ANGEZEIGTER TEXT:
/---

Deutscher Richter: Übereifrige... Notiz

Deutscher Richter: Übereifrige EMRK "gefährdet die Existenz westlicher Demokratien"

Hans-Jürgen Papier, Deutschlands ehemaliger oberster Richter, argumentiert, dass der Europäische Gerichtshof für Menschenrechte (EGMR) die nationale Souveränität untergräbt. Er glaubt, dass der EGMR durch seine Asylrechtsprechung ein faktisches Einwanderungsrecht geschaffen und die Asylrechte über die ursprüngliche Absicht der Genfer Konvention hinaus erweitert hat. Papier kritisiert die Auslegung der Artikel 3 und 8 der EMRK, die seiner Meinung nach Abschiebungen selbst in Fällen potenzieller Obdachlosigkeit oder irregulärer Arbeit blockiert. Er ist der Ansicht, dass dies die Menschenrechte überstrapaziert und die Menschenwürde trivialisiert. Der ehemalige Richter warnt davor, dass dies das Vertrauen der Bürger in demokratische Institutionen und die westlichen Demokratien selbst gefährdet. Papier plädiert für Reformen des EGMR, räumt aber die Schwierigkeit ein, einen Konsens zu erzielen. Alternativ schlägt er vor, dass nationale Parlamente oder die EU ein präzises Migrationsrecht erlassen, um die richterliche Auslegung einzuschränken. Seine vorgeschlagenen Reformen umfassen elektronische Asylvisa, strenge jährliche Obergrenzen für subsidiären Schutz und die Bearbeitung in Drittstaaten. Papier hat sich stets gegen die offene Grenzpolitik Europas ausgesprochen und ist der Ansicht, dass die Probleme der Migrationskrise von 2015 ungelöst sind. Er besteht darauf, dass Deutschland klare Regeln durchsetzen und Asylmissbrauch verhindern muss, indem es zwischen dem Schutz derjenigen, die tatsächlich verfolgt werden, und anderen unterscheidet.

\---

DEINE AUFGABE: Welche Artikel der EMRK legt der EGMR laut dem Text über Hans-Jürgen Papier so aus, dass Papier es kritisiert?

EINGABEDATEN:
/---

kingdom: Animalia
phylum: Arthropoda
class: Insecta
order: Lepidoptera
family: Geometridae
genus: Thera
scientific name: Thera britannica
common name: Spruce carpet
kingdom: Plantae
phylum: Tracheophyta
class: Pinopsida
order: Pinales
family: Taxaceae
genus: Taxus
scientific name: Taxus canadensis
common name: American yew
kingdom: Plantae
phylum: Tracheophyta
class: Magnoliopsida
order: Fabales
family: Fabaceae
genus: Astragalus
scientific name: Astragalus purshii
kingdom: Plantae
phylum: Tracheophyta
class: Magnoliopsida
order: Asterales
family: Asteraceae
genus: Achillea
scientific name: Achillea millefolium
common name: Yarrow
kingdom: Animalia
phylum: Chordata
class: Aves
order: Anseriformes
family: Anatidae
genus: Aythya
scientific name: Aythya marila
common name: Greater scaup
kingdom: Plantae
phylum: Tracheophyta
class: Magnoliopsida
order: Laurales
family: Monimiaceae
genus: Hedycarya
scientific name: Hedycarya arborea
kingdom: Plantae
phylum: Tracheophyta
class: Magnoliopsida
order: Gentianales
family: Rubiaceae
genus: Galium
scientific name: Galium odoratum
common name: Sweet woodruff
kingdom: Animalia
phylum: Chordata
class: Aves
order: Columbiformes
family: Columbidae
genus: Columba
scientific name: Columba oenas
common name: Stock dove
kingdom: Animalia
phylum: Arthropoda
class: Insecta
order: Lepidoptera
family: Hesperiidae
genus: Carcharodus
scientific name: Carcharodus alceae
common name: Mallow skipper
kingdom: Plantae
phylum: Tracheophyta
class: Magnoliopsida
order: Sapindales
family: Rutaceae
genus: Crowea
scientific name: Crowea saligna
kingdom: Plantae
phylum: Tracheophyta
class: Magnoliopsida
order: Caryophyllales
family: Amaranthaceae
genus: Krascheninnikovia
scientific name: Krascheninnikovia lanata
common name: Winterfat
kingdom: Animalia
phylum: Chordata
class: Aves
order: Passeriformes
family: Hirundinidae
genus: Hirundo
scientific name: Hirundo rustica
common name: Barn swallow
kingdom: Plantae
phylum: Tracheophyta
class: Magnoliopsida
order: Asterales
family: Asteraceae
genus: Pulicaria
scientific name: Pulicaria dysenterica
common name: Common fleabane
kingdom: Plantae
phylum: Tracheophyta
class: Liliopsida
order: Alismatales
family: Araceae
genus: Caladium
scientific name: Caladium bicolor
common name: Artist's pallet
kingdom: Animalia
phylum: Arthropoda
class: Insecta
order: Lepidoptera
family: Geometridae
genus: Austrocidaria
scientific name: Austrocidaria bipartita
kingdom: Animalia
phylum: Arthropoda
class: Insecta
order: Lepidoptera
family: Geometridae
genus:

\---

DEINE ANTWORT: Artikel 3 und 8 der EMRK.